Trecho fornecido ▸
Rafael Cohen, presidente da Asbrass; Rolando Mifano, vice-presidente do
      Secovi-SP, e deputado federal Paulo Ganime, na abertura do evento

O 1º Simpósio de Self Storage discutiu no último dia 8/8, as questões jurídicas e tributárias que caracterizam a atividade em evento organizado pelo Secovi-SP e a Associação Brasileira de Self Storage (Asbrass). 

A coordenação da iniciativa ficou a cargo da advogada Fernanda Lisboa, presidente do Capítulo 111 do Estado de São Paulo do IREM (Institute of Real Estate Management), que destacou a importância do self storage. “O tamanho e a expressividade deste setor é imenso. As 32 associadas à Asbrass possuem um faturamento de cerca R$ 350 milhões por ano”, mencionou.

Material fornecido ▸
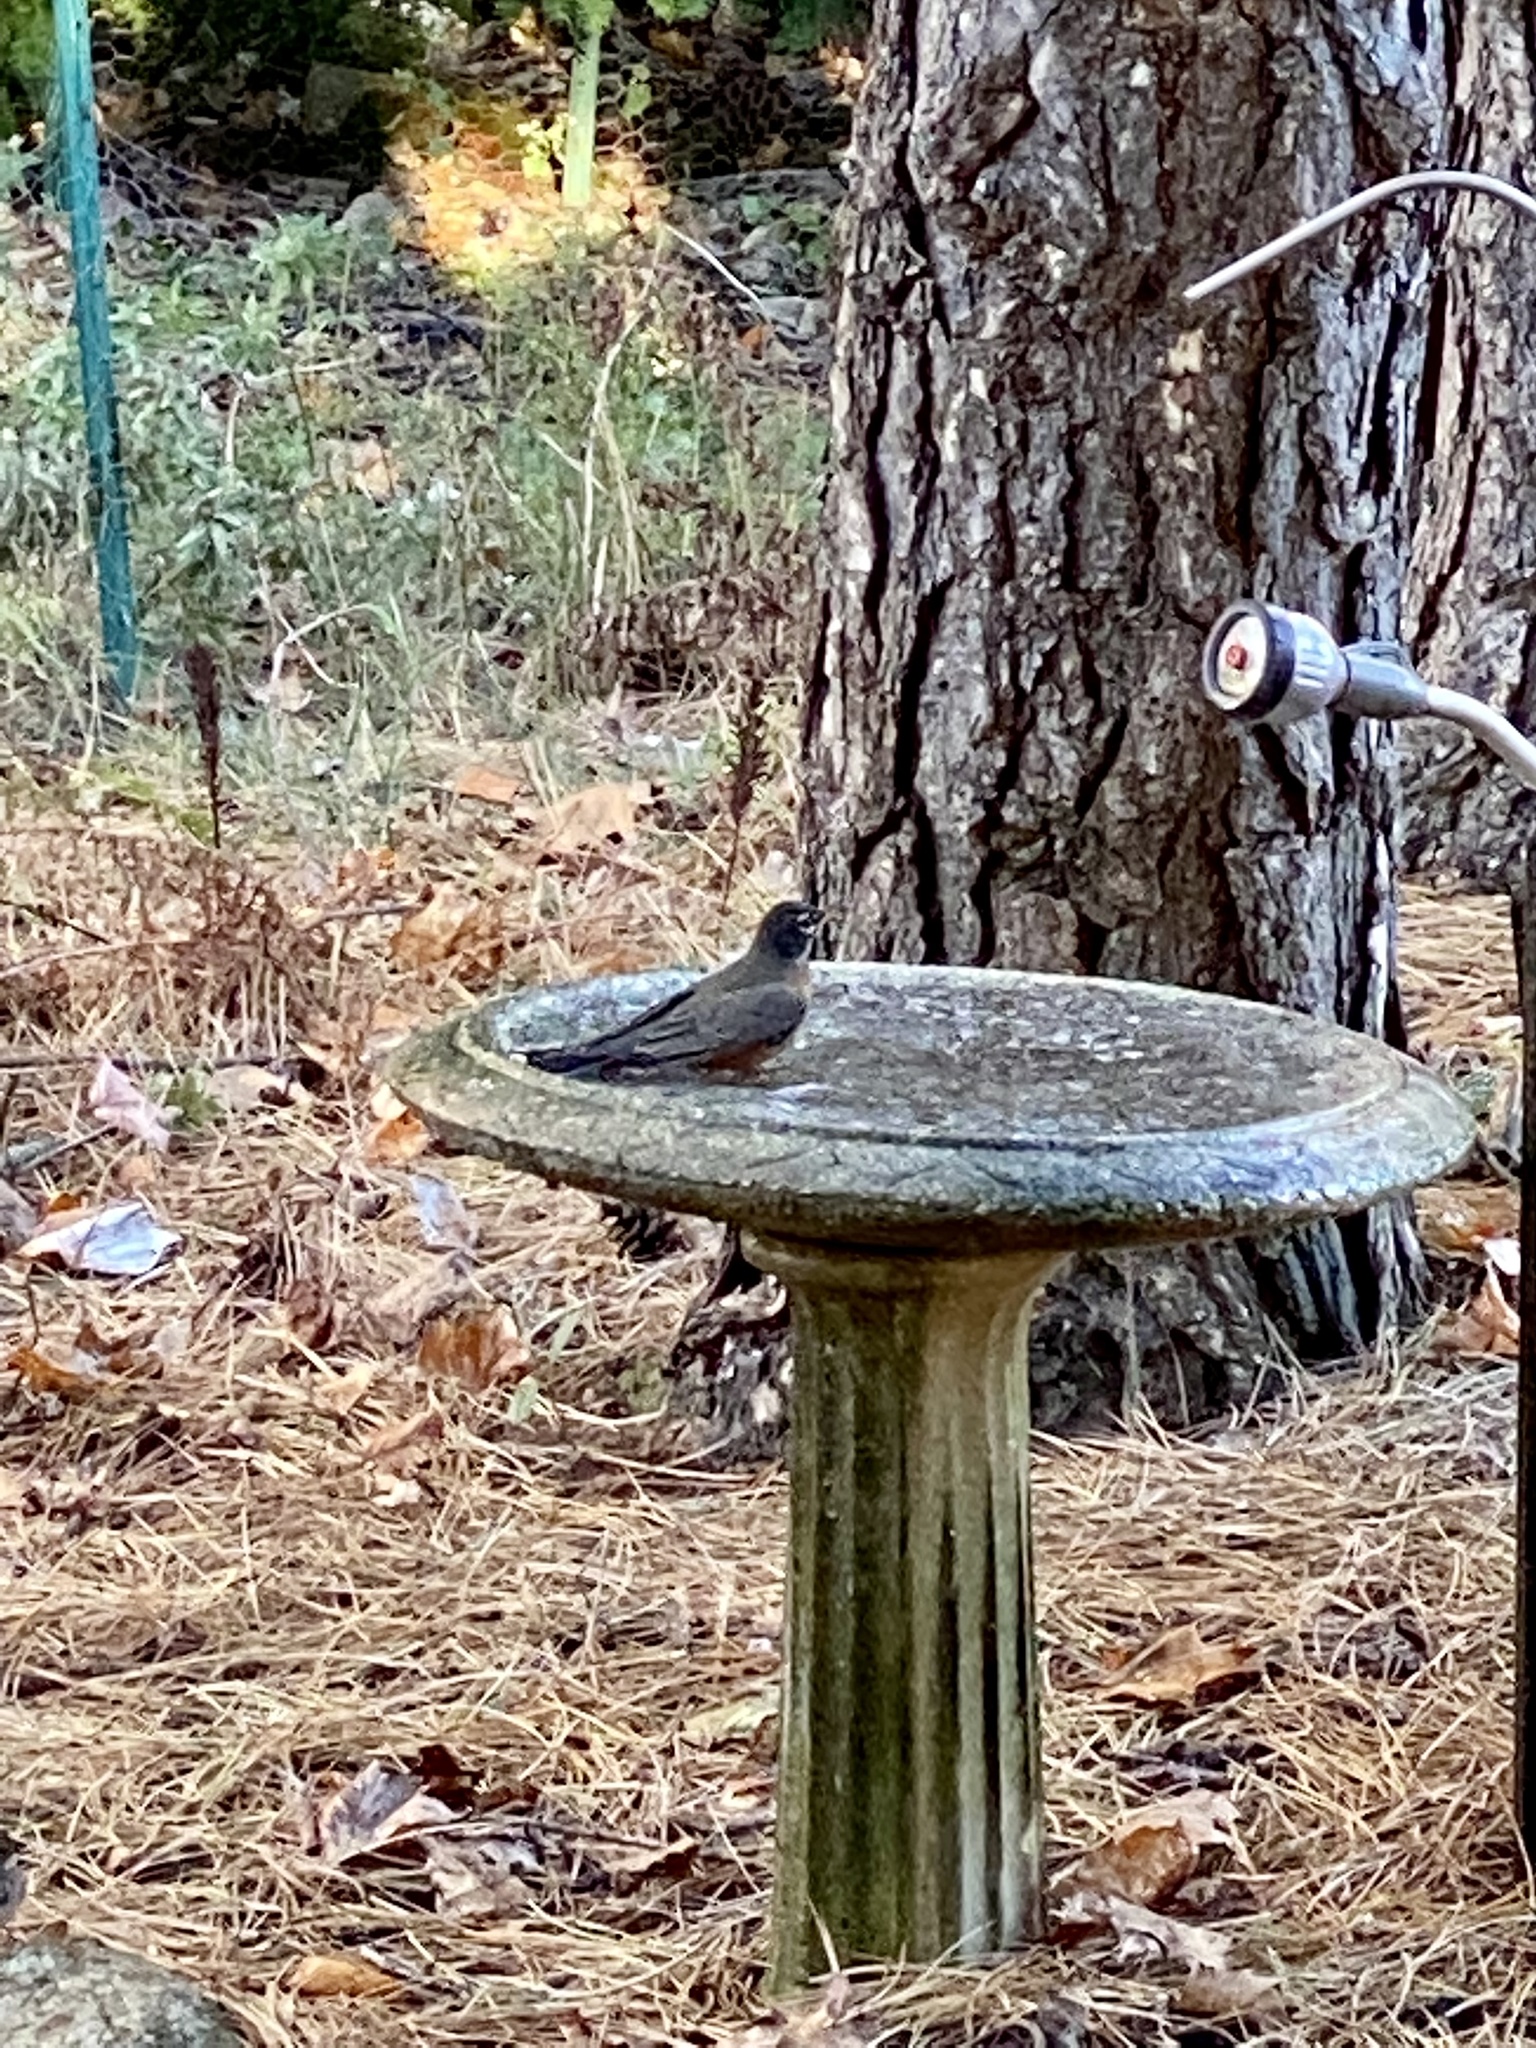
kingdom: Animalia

Instruções ▸
#1 Responda às perguntas abaixo com base no trecho sobre o simpósio de self storage.
(a) Em que data foi realizado o 1º Simpósio de Self Storage?
(b) Quais entidades organizaram o evento?
(c) Segundo Fernanda Lisboa, qual é o faturamento anual aproximado das associadas à Asbrass?
#2 Retome o trecho sobre o simpósio de self storage e escreva a continuação a partir da última frase apresentada.

Respostas ▸
#1
(a) No dia 8/8.
(b) O Secovi-SP e a Associação Brasileira de Self Storage (Asbrass).
(c) Cerca de R$ 350 milhões por ano.

#2
Em sua fala de abertura, Rafael Cohen,  presidente da Asbrass, destacou que a atividade de self storage é inovadora, baseando-se em dois conceitos: colaboração e compartilhamento. “Contribuímos para a melhoria do meio ambiente, do ordenamento urbano e para a recuperação de áreas industriais degradadas. Estrategicamente, colaboramos também com nossos competidores, na busca da consolidação da atividade, na sua divulgação, e na construção de uma regulamentação mínima que permita ao setor crescer de forma sustentável e segura”, afirmou Cohen.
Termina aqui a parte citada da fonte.